A portion of the cover of a old and very battered Puffin/Penguin paperback (of the same title as this post) edited by Charles Molin, containing ghost stories by such familiar names as Dickens, Doyle, Wells, Thurber and Saki.
And Oscar Wilde, whose tale The Canterville Ghost is my favourite. It takes particular skill to meld a satire of stereotypes (both national and spectral) with sweetness.
The cover, however attractive, expresses several false conventions about apparitions and other goosebumpy things.

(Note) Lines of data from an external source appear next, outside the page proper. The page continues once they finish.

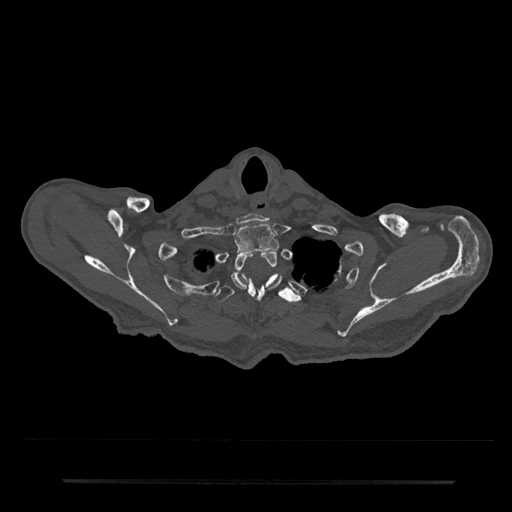
CT including the spine, one axial slice. Position 689 of 797 along the scan axis. Reconstruction kernel Br40s/3. Bone window (W 1800 / L 400 HU). 0.5 mm slice thickness. 512 × 512 image matrix, field of view 427 × 427 mm. Patient: male, 74 years. From the clinical record (not read from this slice): primary cancer: prostate.
Structures marked on this image (semi-automatic segmentation, software-assisted and operator-edited):
- T1 vertebra: box from (x=234, y=223) to (x=280, y=253) px
- T2 vertebra: (x=231, y=249)–(x=282, y=301)
- T3 vertebra: (x=214, y=273)–(x=301, y=303)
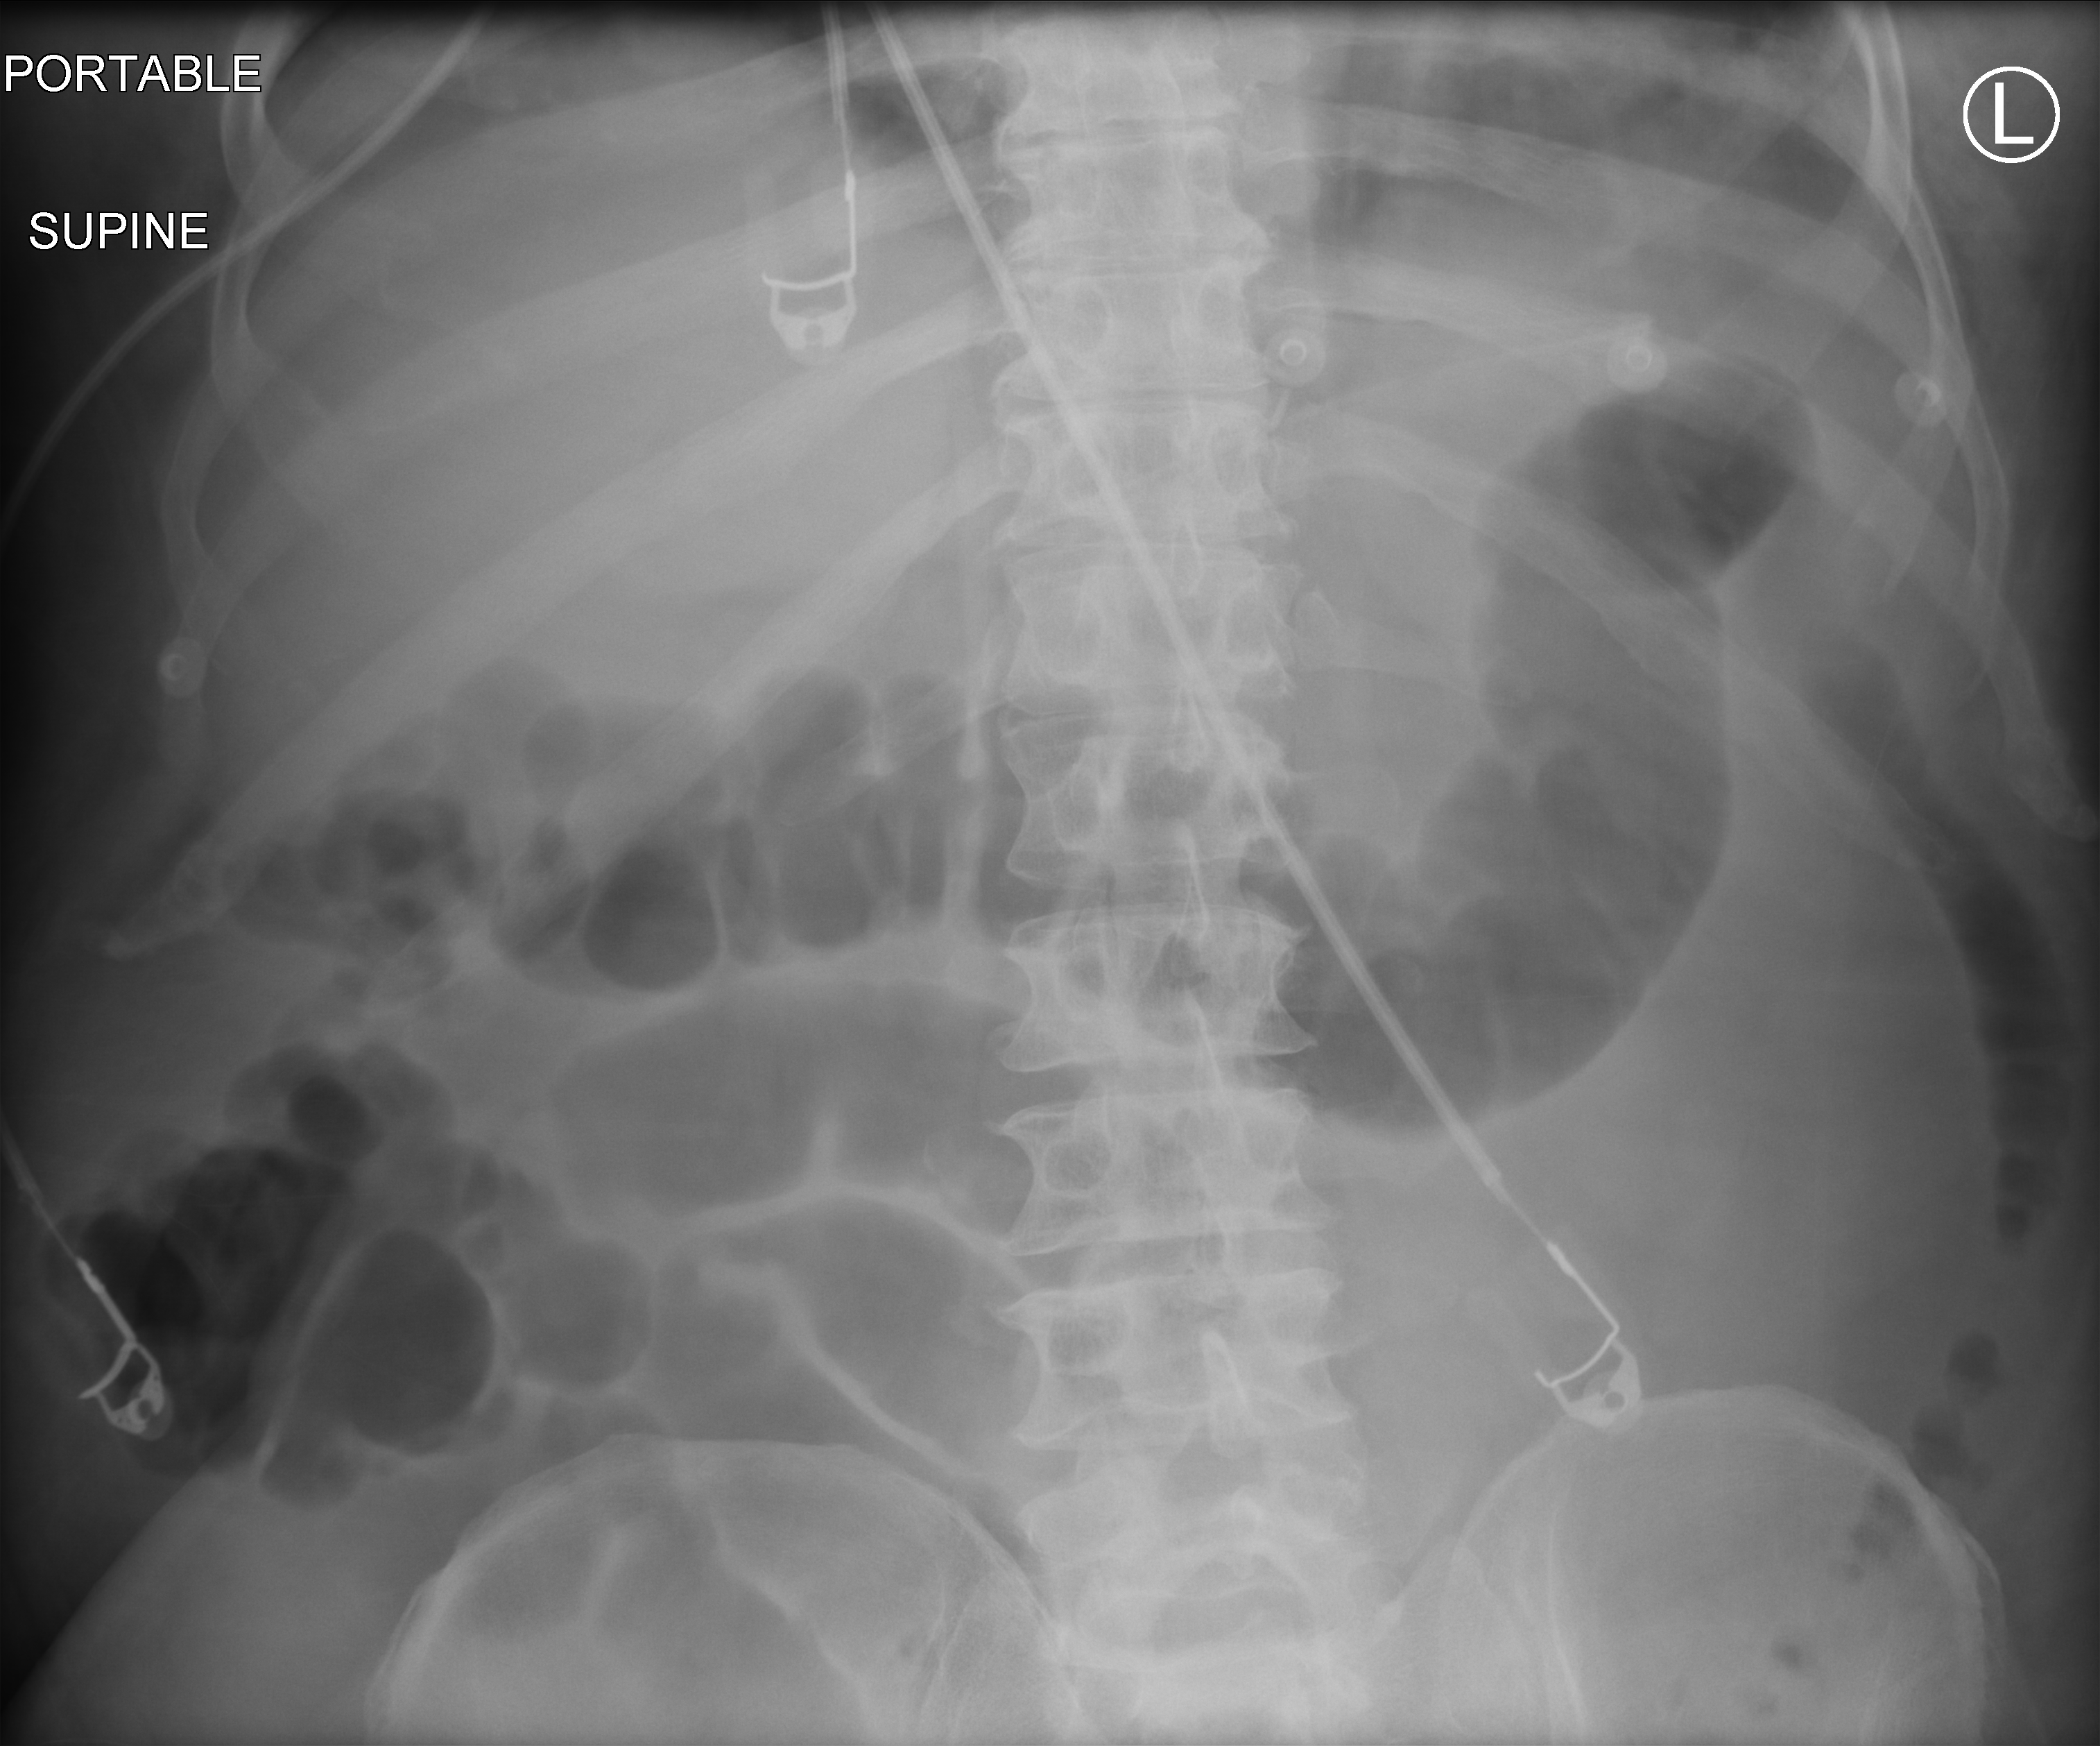
Portable abdomen radiograph. Patient hospitalised with COVID-19; male, aged 18–59 years.
From the hospital-stay record, not from the radiograph (when in the stay this image was taken is not recorded): smoking status (admission record): never; admitted to intensive care during this hospital stay: yes; mechanically ventilated during this hospital stay: yes.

Apparitions of the non-literary kind -- those diligently recorded by folklorists and avid paranaturalists -- seldom show themselves in such wavery, misty, insubstantial shapes. Apparitions have usually proved to be quite apparent. That is, they appear real and totally visible. And just as frequently, they seem to prefer the light of day -- not midnight hours-- to trot about their business. Neither do the majority of them seem to prefer graveyards and similar lurky places. (Certainly, none ever hospitably showed up the last time I visited a graveyard at midnight.)

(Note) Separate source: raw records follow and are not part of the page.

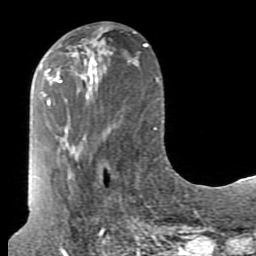
Breast MRI (dynamic contrast-enhanced), one axial slice. Slice 33 of 80 in the series (ordered by position). Cropped to one breast. Dynamic contrast-enhanced series, time point 2 of 7 at this slice position (early post-contrast). 1.5 T. TE 2.6 ms, TR 5.9 ms. 2 mm slice thickness. 256 × 256 image matrix. Female patient.
Outlined on this slice (semi-automatic segmentation, software-assisted and operator-edited):
- enhancing-tissue mask used for the functional tumour volume (all voxels passing the contrast-enhancement thresholds inside the analysis volume; usually the tumour): bounding box <73,41,96,98> (left, top, right, bottom; pixels)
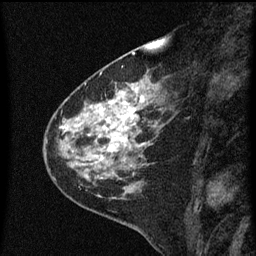
Breast MRI (dynamic contrast-enhanced), one sagittal slice. Position 20 of 60 along the scan axis. Dynamic contrast-enhanced series, image 2 of 3 at this slice position (ordered by acquisition). 1.5 T. TE 4.2 ms, TR 8 ms. 256 × 256 image matrix, field of view 180 × 180 mm. Patient: female, 60 years.
Annotated regions visible in this slice (semi-automatically segmented with operator editing):
- analysis volume of interest (the breast-tissue region the enhancement analysis was run in; not a lesion): bounding box [x1, y1, x2, y2] px = [48, 82, 159, 183]
- tumour enhancement mask (voxels above the 70 % enhancement threshold inside the analysis volume of interest): [64, 88, 145, 161]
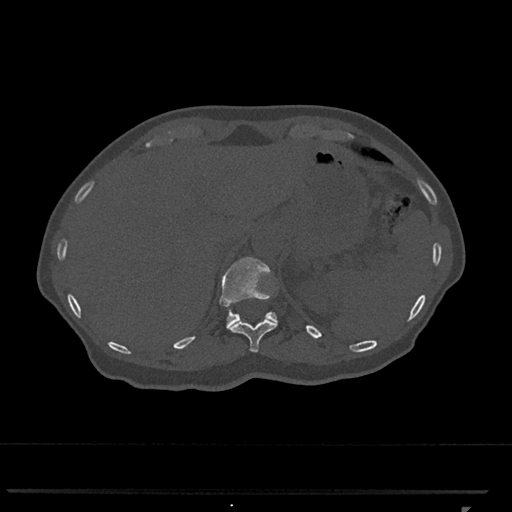
CT including the spine, one axial slice; slice 495 of 793 in the series (ordered by position); 120 kVp; bone window (W 1800 / L 400 HU); 0.5 mm slice thickness; 512 × 512 image matrix. Female patient, age 62 years. Case-level facts recorded for this patient, not image findings: primary cancer: renal.
Structures marked on this image (semi-automatic segmentation, software-assisted and operator-edited):
- T11 vertebra: bounding box <228,319,278,353> (left, top, right, bottom; pixels)
- T12 vertebra: <219,257,278,329>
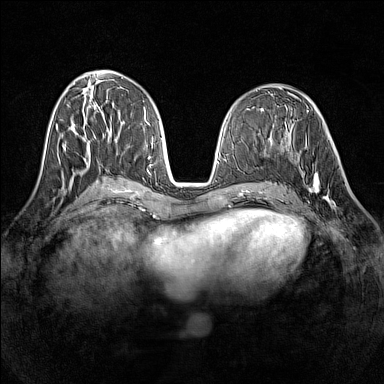
Breast MRI (dynamic contrast-enhanced), one axial slice. Slice 61 of 160 in the series (ordered by position). Dynamic contrast-enhanced series, time point 2 of 7 at this slice position (early post-contrast). 1.5 T. TE 1.8 ms, TR 5 ms. 1 mm slice thickness. 384 × 384 image matrix. Female patient.
Annotated regions visible in this slice (semi-automatically segmented with operator editing):
- enhancing-tissue mask used for the functional tumour volume (all voxels passing the contrast-enhancement thresholds inside the analysis volume; usually the tumour): bounding box [x1, y1, x2, y2] px = [298, 139, 340, 207]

I have to wonder when the spook in a diaphanous sheet first became the automatic standard for phantoms.
Though the idea of "branding" makes the double moons of my wee behind clench reflexively and I have been known to emit an involuntary bovine bawl at the thought, I probably should begin to commit a portion of my posts to spectral things -- because of A Malignity of Ghosts and because we creep toward that otherworldly season of veils and mists and thin dimensions.